(Record set Opens)
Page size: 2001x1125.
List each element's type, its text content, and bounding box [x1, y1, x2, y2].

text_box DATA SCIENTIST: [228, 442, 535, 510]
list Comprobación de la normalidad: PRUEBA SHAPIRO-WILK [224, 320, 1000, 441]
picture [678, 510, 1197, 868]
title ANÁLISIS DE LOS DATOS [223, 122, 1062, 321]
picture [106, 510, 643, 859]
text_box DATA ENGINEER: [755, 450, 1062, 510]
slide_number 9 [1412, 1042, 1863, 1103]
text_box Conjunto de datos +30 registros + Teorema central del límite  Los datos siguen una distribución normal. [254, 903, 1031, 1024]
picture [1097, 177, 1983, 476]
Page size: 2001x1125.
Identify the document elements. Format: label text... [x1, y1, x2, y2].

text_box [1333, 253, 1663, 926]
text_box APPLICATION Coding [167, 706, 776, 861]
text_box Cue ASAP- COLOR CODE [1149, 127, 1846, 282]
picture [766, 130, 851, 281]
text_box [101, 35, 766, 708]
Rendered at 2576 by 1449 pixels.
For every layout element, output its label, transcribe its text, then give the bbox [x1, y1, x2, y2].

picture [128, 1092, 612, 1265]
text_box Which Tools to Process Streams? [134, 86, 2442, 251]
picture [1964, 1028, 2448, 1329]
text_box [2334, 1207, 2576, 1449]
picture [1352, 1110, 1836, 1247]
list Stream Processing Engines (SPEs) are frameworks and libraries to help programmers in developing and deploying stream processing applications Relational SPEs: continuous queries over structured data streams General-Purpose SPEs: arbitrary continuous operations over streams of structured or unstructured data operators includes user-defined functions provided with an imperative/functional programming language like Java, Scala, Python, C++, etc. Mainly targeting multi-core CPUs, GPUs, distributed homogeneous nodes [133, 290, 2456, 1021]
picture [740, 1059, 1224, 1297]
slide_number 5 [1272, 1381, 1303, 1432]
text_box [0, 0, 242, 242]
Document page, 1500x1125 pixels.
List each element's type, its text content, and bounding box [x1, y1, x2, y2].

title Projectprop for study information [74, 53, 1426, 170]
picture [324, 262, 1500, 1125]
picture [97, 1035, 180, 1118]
(Record set Closes)
### [Problem requirements]
All that belongs in the answer is the lines from the start of the entries above through the line containing "Rendered at 2576 by 1449 pixels.", each given exactly.

### [Result]
Page size: 2001x1125.
List each element's type, its text content, and bounding box [x1, y1, x2, y2].

text_box DATA SCIENTIST: [228, 442, 535, 510]
list Comprobación de la normalidad: PRUEBA SHAPIRO-WILK [224, 320, 1000, 441]
picture [678, 510, 1197, 868]
title ANÁLISIS DE LOS DATOS [223, 122, 1062, 321]
picture [106, 510, 643, 859]
text_box DATA ENGINEER: [755, 450, 1062, 510]
slide_number 9 [1412, 1042, 1863, 1103]
text_box Conjunto de datos +30 registros + Teorema central del límite  Los datos siguen una distribución normal. [254, 903, 1031, 1024]
picture [1097, 177, 1983, 476]
Page size: 2001x1125.
Identify the document elements. Format: label text... [x1, y1, x2, y2].

text_box [1333, 253, 1663, 926]
text_box APPLICATION Coding [167, 706, 776, 861]
text_box Cue ASAP- COLOR CODE [1149, 127, 1846, 282]
picture [766, 130, 851, 281]
text_box [101, 35, 766, 708]
Rendered at 2576 by 1449 pixels.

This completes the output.